| WORK TO BE COMPLETED |
Exact reproduction of every record is required, and pictures are to be excluded.

| Stored data entries |
%%
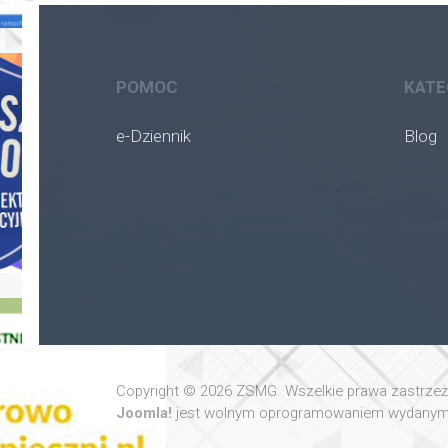
POMOC
KATE
e-Dziennik
Blog
Copyright © 2026 ZSMG. Wszelkie prawa zastrze
Joomla!
jest wolnym oprogramowaniem wydanym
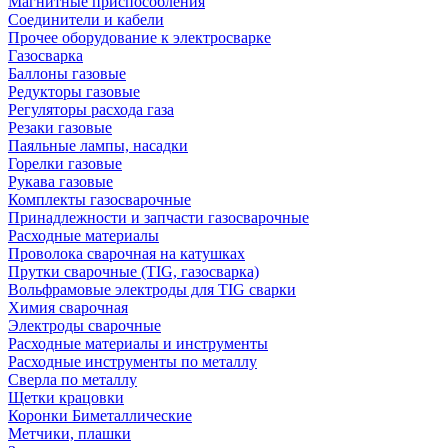
Магнитные приспособления
Соединители и кабели
Прочее оборудование к электросварке
Газосварка
Баллоны газовые
Редукторы газовые
Регуляторы расхода газа
Резаки газовые
Паяльные лампы, насадки
Горелки газовые
Рукава газовые
Комплекты газосварочные
Принадлежности и запчасти газосварочные
Расходные материалы
Проволока сварочная на катушках
Прутки сварочные (TIG, газосварка)
Вольфрамовые электроды для TIG сварки
Химия сварочная
Электроды сварочные
Расходные материалы и инструменты
Расходные инструменты по металлу
Сверла по металлу
Щетки крацовки
Коронки Биметаллические
Метчики, плашки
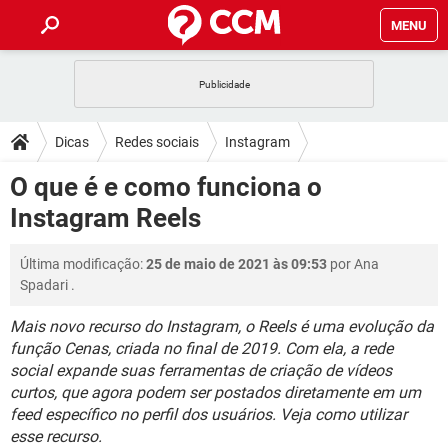
MENU
INÍCIO
JOGOS
WHATSAPP
DICAS
Dicas
Redes sociais
Instagram
CELULAR
FACEBOOK
JOGOS
WHATSAPP
DOWNLOADS
O que é e como funciona o
OUTLOOK
EXCEL
CELULAR
FACEBOOK
Instagram Reels
INSTAGRAM
JOGOS
GMAIL
WHATSAPP
FÓRUM
OUTLOOK
EXCEL
GUIA DE COMPRAS
CELULAR
FACEBOOK
Última modificação:
25 de maio de 2021 às 09:53
por
Ana
INSTAGRAM
JOGOS
GMAIL
WHATSAPP
GLOSSÁRIO
OUTLOOK
Spadari
.
EXCEL
GUIA DE COMPRAS
CELULAR
FACEBOOK
INSTAGRAM
JOGOS
GMAIL
WHATSAPP
Mais novo recurso do Instagram, o Reels é uma evolução da
OUTLOOK
EXCEL
função Cenas, criada no final de 2019. Com ela, a rede
GUIA DE COMPRAS
CELULAR
FACEBOOK
social expande suas ferramentas de criação de vídeos
INSTAGRAM
GMAIL
OUTLOOK
EXCEL
curtos, que agora podem ser postados diretamente em um
GUIA DE COMPRAS
feed específico no perfil dos usuários. Veja como utilizar
INSTAGRAM
GMAIL
esse recurso.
%%
| ANSWER BOX |
POMOC
KATE
e-Dziennik
Blog
Copyright © 2026 ZSMG. Wszelkie prawa zastrze
Joomla!
jest wolnym oprogramowaniem wydanym
Магнитные приспособления
Соединители и кабели
Прочее оборудование к электросварке
Газосварка
Баллоны газовые
Редукторы газовые
Регуляторы расхода газа
Резаки газовые
Паяльные лампы, насадки
Горелки газовые
Рукава газовые
Комплекты газосварочные
Принадлежности и запчасти газосварочные
Расходные материалы
Проволока сварочная на катушках
Прутки сварочные (TIG, газосварка)
Вольфрамовые электроды для TIG сварки
Химия сварочная
Электроды сварочные
Расходные материалы и инструменты
Расходные инструменты по металлу
Сверла по металлу
Щетки крацовки
Коронки Биметаллические
Метчики, плашки
MENU
INÍCIO
JOGOS
WHATSAPP
DICAS
Dicas
Redes sociais
Instagram
CELULAR
FACEBOOK
JOGOS
WHATSAPP
DOWNLOADS
O que é e como funciona o
OUTLOOK
EXCEL
CELULAR
FACEBOOK
Instagram Reels
INSTAGRAM
JOGOS
GMAIL
WHATSAPP
FÓRUM
OUTLOOK
EXCEL
GUIA DE COMPRAS
CELULAR
FACEBOOK
Última modificação:
25 de maio de 2021 às 09:53
por
Ana
INSTAGRAM
JOGOS
GMAIL
WHATSAPP
GLOSSÁRIO
OUTLOOK
Spadari
.
EXCEL
GUIA DE COMPRAS
CELULAR
FACEBOOK
INSTAGRAM
JOGOS
GMAIL
WHATSAPP
Mais novo recurso do Instagram, o Reels é uma evolução da
OUTLOOK
EXCEL
função Cenas, criada no final de 2019. Com ela, a rede
GUIA DE COMPRAS
CELULAR
FACEBOOK
social expande suas ferramentas de criação de vídeos
INSTAGRAM
GMAIL
OUTLOOK
EXCEL
curtos, que agora podem ser postados diretamente em um
GUIA DE COMPRAS
feed específico no perfil dos usuários. Veja como utilizar
INSTAGRAM
GMAIL
esse recurso.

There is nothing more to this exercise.